Judge Miller said his admission vindicated his victims and spared them the trauma of giving evidence in court.

Prior to sending, Crown prosecutor Laura Ivers revealed all the abuse occurred in Downpatrick - mainly in the chldren’s grandmother’s home. The defendant began abusing the oldest sibling, who the court heard “spent a lot of time with her grandmother.”

The girl was sexually assaulted by the defendant both in her grandmother’s house, and in the man’s place of work, from the ages of six to ten. Ms Ivers said this victim was targetted “never every time she visited ... and he had the opportunity.”

Her younger sister was abused from the ages of six to eight. Many of his abuse occurred when he was babysitting for his partner. The prosecutor said these incidents occurred “every time he had the opportunity.”

Also abused was their brother, who regarded the defendant as a father figure. He was abused once by his granny’s partner when he was aged around six or seven, who told him what occurred was a “wee secret” between them.

The alarm was initially raised in 2005, when the male victim alerted his mother to the defendant’s behaviour towards his sister. A confrontation ensued, leading to the defendant leaving his partner’s home.

No official complainant was made at that time, however each of the siblings subsequently revealed what happened to them. Two of the siblings went to police in March 2011, with the third making a complaint two years later.
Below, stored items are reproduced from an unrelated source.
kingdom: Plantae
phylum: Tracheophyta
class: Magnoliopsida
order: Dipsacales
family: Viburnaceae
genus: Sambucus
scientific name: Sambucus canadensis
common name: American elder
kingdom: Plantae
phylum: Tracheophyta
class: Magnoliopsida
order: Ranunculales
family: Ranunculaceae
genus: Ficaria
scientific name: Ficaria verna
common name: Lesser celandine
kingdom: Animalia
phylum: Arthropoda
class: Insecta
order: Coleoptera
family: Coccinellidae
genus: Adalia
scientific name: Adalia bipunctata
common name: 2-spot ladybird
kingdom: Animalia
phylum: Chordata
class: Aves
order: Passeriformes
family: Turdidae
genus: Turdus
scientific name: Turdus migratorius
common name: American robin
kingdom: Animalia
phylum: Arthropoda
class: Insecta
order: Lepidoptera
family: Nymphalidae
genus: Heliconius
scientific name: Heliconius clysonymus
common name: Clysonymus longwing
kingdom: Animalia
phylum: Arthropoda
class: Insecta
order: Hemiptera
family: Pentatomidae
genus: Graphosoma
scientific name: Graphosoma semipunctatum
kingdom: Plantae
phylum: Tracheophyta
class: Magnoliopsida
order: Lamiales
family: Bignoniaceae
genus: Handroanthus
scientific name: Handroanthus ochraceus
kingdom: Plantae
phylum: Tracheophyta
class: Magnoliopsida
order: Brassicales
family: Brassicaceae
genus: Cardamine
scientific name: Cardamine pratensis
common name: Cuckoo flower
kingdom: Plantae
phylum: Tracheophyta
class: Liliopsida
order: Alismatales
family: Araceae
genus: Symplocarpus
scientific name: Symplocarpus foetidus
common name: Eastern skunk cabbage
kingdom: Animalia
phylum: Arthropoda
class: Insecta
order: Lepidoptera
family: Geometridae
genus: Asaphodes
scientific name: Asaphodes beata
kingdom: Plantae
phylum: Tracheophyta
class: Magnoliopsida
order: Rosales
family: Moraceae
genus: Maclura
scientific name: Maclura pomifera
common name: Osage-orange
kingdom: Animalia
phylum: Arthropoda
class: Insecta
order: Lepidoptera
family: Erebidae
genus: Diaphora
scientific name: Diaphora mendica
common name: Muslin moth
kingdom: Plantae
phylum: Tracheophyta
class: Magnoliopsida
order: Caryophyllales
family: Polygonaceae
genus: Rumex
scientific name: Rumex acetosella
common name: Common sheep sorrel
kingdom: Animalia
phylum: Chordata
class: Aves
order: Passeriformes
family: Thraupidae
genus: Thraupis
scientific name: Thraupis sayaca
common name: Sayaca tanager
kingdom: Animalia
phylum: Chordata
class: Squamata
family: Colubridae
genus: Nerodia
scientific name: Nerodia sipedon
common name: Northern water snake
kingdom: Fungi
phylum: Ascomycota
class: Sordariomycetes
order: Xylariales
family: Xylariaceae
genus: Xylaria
When the defendant was arrested and questioned, he initially denied claims made by the two sisters and brother. However, he has since pleaded guilty to six counts of indecent assault.

Ms Ivers concluded by telling the court that all three victims have been affected by what happened to them in their childhoods, but that all three are now “trying to move on with their lives.”

Defence barrister Ken McMahon QC told Judge Miller that his client came before the court at the age of 72 with an otherwise completely clear criminal record.

Mr McMahon also said the admissions of guilt were “significant.”

Passing sentence, Judge Miller said that a majority of the abuse occurred in a place where the children should have felt safe. Pointing out the breach of trust, the Judge that while all the siblings “may put on a brave face,” he was in no doubt that what happened to them will continue to impact on their lives “for years to come.”